To which he added, “As if this strategic geographic location were not enough, Azerbaijan also possesses vast oil and gas reserves. This has caused external powers such as the United States, China and the European Union, hungry for energy resources, to become involved in the region as well. There are at least seven major players in the geopolitical game over Nagorno-Karabakh: Russia, the United States, the European Union, Iran, Turkey, the Islamic world, and China. A closer look at the interests and actions of each of these players illustrates their role in the conflict and reveals the difficulties associated with finding a solution to it.”
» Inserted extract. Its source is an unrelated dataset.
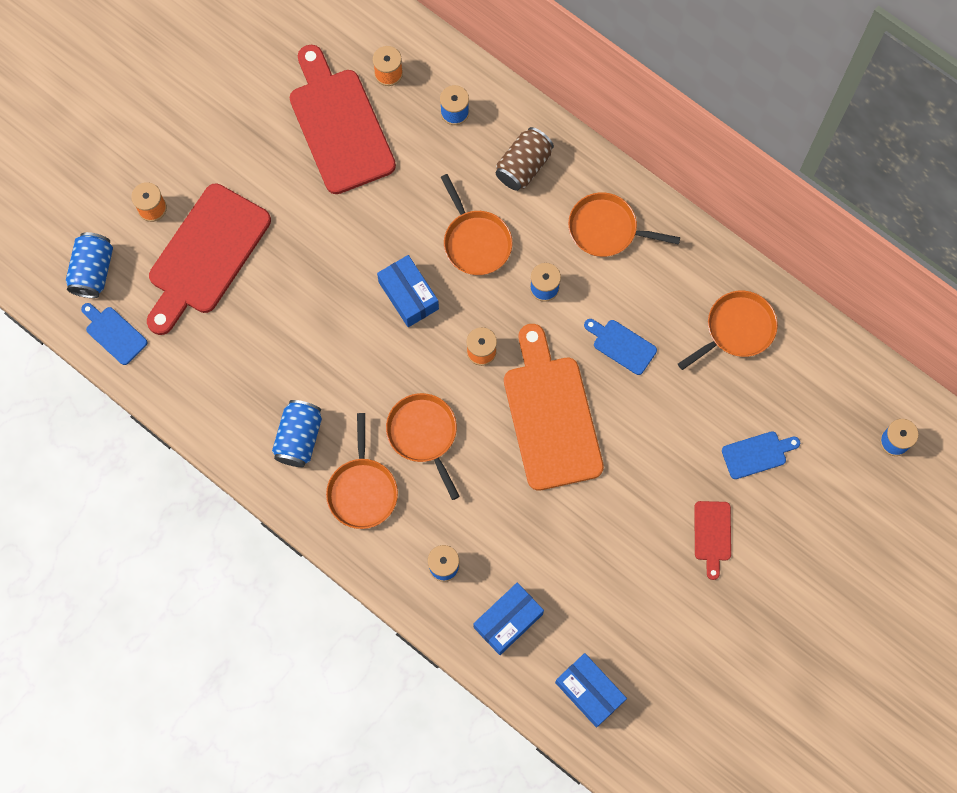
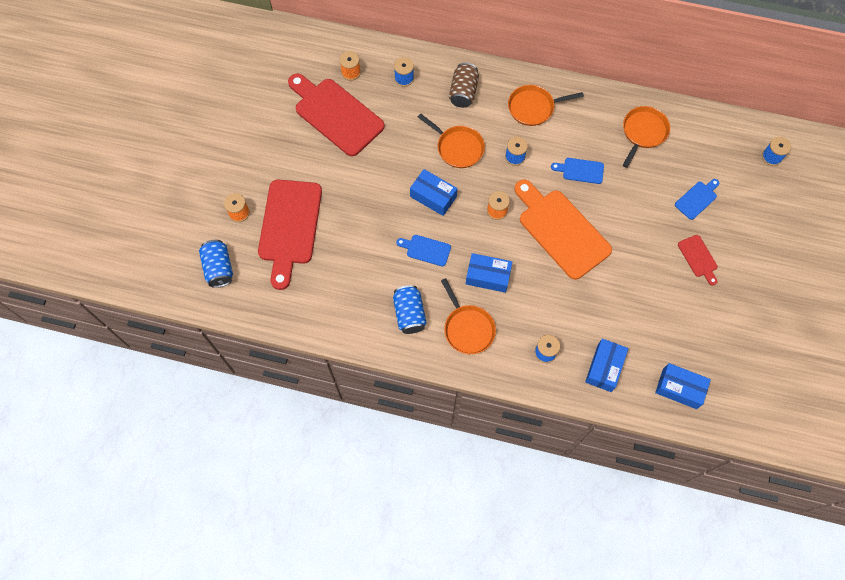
camera: 25 degrees left, 5 degrees down
(114, 333) = (252, 301): blue cutting board -> blue cutting board (426, 250)
(423, 434) = (488, 276): orange pan -> blue box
Acutely aware of the dynamics which have moved the Caucasus region, Ismailzade’s assessment is as valid today as it was in 2005, notwithstanding the ever dangerous and ever-present risk regional ethnic and sectarian tensions represent.
In the light of developments in Syria, Iraq and renewed Taliban-related tensions in Afghanistan, Islamic radicals could attempt to play Armenia’s aggression toward Azerbaijan as a new platform for their Jihadist movement, adding a terror dimension to an already delicate situation.
As noted by Eldar Mamedov – political adviser for the social-democrats in the Foreign Affairs Committee of the European Parliament (EP) – “The unraveling of Iraq may have some interesting,
even alarming implications for the Caspian Basin state of Azerbaijan.”
He added, “There are two significant ways in which the disintegration of Iraq might pose security challenges to Azerbaijan. The first and most obvious is connected with the rise in Iraq of a Sunni jihadist movement, known as ISIS. This development, over time, could stoke sectarian tension in Azerbaijan, a country where, even though secularism remains a powerful force in society, religion is making a strong comeback.”
As Armenia and Azerbaijan’s hands remain on the trigger, it could well be the region stand to get caught in the cross-fire.